Record and Artist Details

Composer or Director: Sergey Rachmaninov

Genre:

Chamber

Label: Avi

Media Format: CD or Download

Media Runtime: 49

Mastering:

DDD

Catalogue Number: AVI8553335

AVI8553335. RACHMANINOV Piano Trio No 2

Tracks:

Composition Artist Credit
Trio élégiaque Sergey Rachmaninov, Composer
Artur Pizarro, Piano
Christian Tetzlaff, Violin
Sergey Rachmaninov, Composer
Tanja Tetzlaff, Cello
There’s a big picture of Lars Vogt just inside the booklet. He’s not actually playing, but this disc immortalises a concert given at the Spannungen festival he founded in 1998, a concentrated, vaguely alternative week-long event held annually at the Art Nouveau hydro-electric power station of Heimbach. The word ‘Spannungen’ denotes ‘voltage’, ‘tension’ ‘excitement’ and ‘suspense’, and the series has a cult following. On this occasion, the piano stool is occupied by Artur Pizarro, logically enough since the 1990 Leeds International Piano Competition winner (Vogt came second) is currently recording all Rachmaninov’s solo piano music. Christian Tetzlaff might not be the first violinist you think of in connection with Romantic Russia, but with and without his sister Tanja he has set down a remarkable range of repertoire with purity, poise and just enough idiomatic intuition.

‘When you come to Heimbach,’ says Tanja Tetzlaff, ‘it’s like coming home.’ Collectors have different priorities of course, and those wedded to physical format will probably prefer the echt Russian alternative from Boris Berezovsky and friends, if only because their CD finds room for a substantial makeweight in Shostakovich’s Second Piano Trio. This one is more in the nature of a sophisticated one-off but deserves to find an audience beyond Germany’s Eifel hills. The vibrato favoured by the siblings is less insistent than that of rivals and Pizarro only pushes his instrument towards hardness at the start of the finale, where the barnstorming rhetoric is difficult to deal with any other way.

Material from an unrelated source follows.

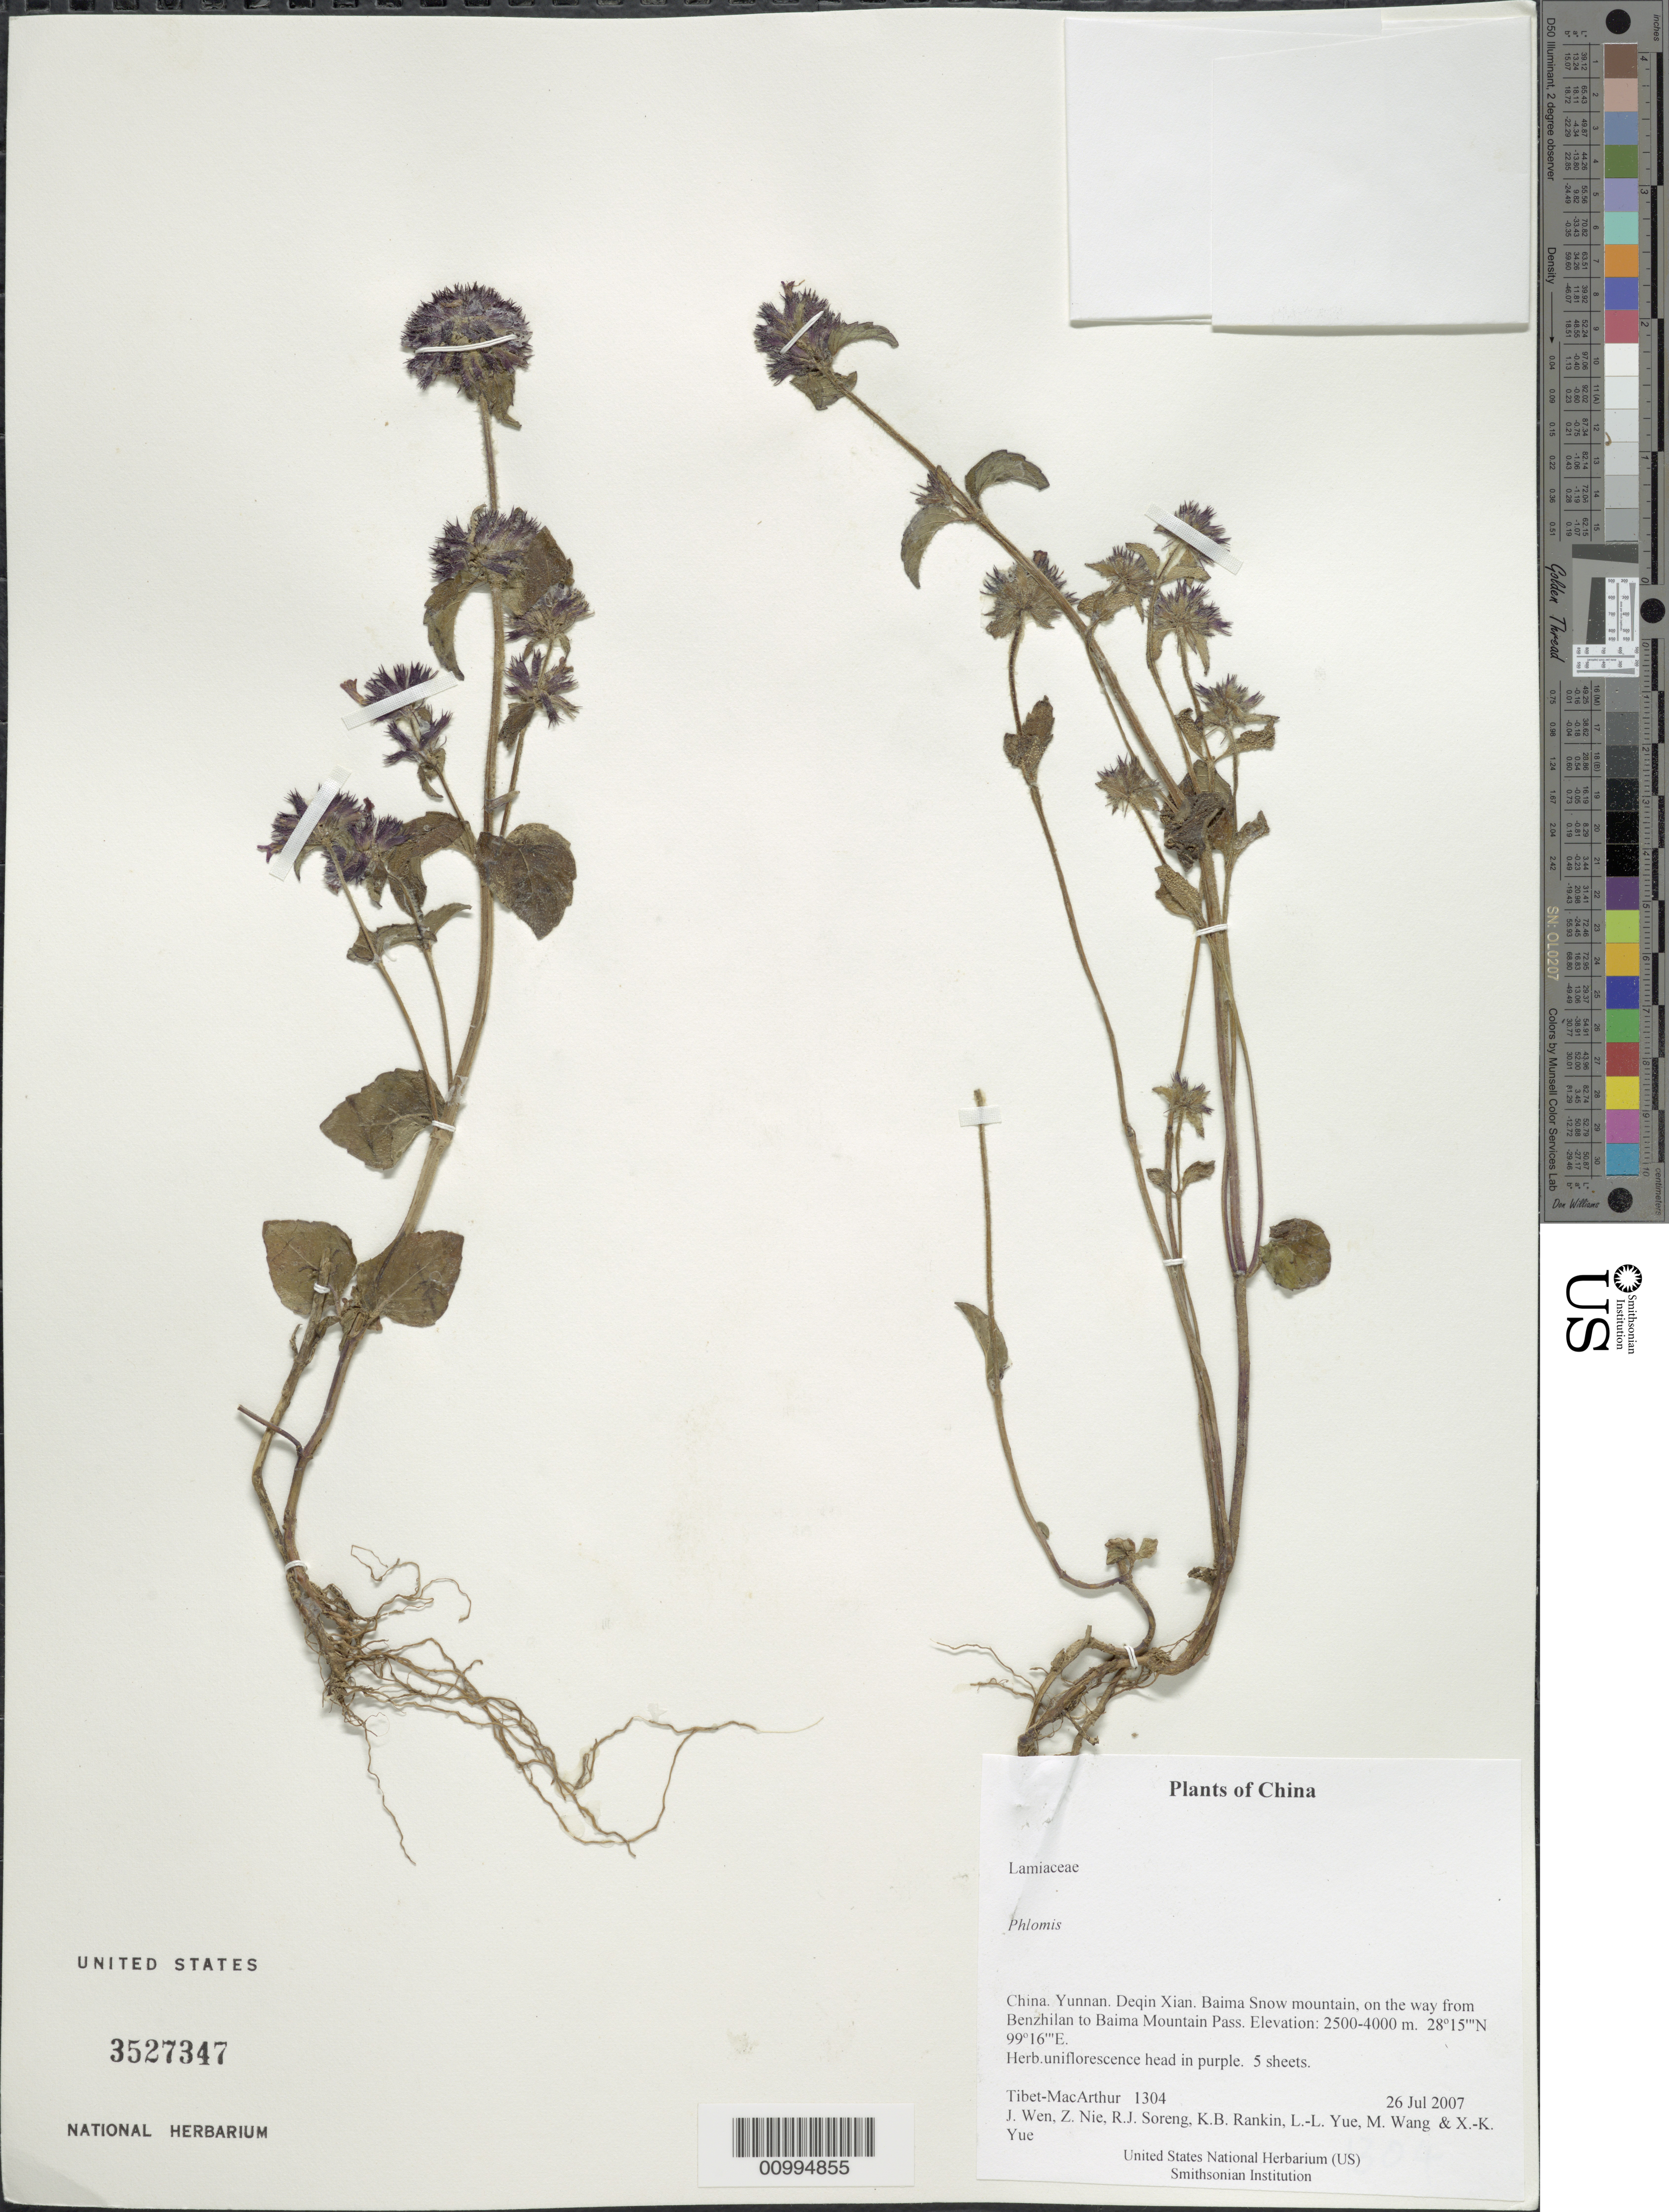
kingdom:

The Trio élégiaque remains an oddly balanced entity (the composer was only 20 when he wrote it and the score was not published complete in his lifetime), but such a committed and carefully calculated interpretation can only bolster its standing. Be warned that virile and enthusiastic whooping breaks out following the final bars of despondent reprise. There’s no hint of the palm court about this expertly engineered production.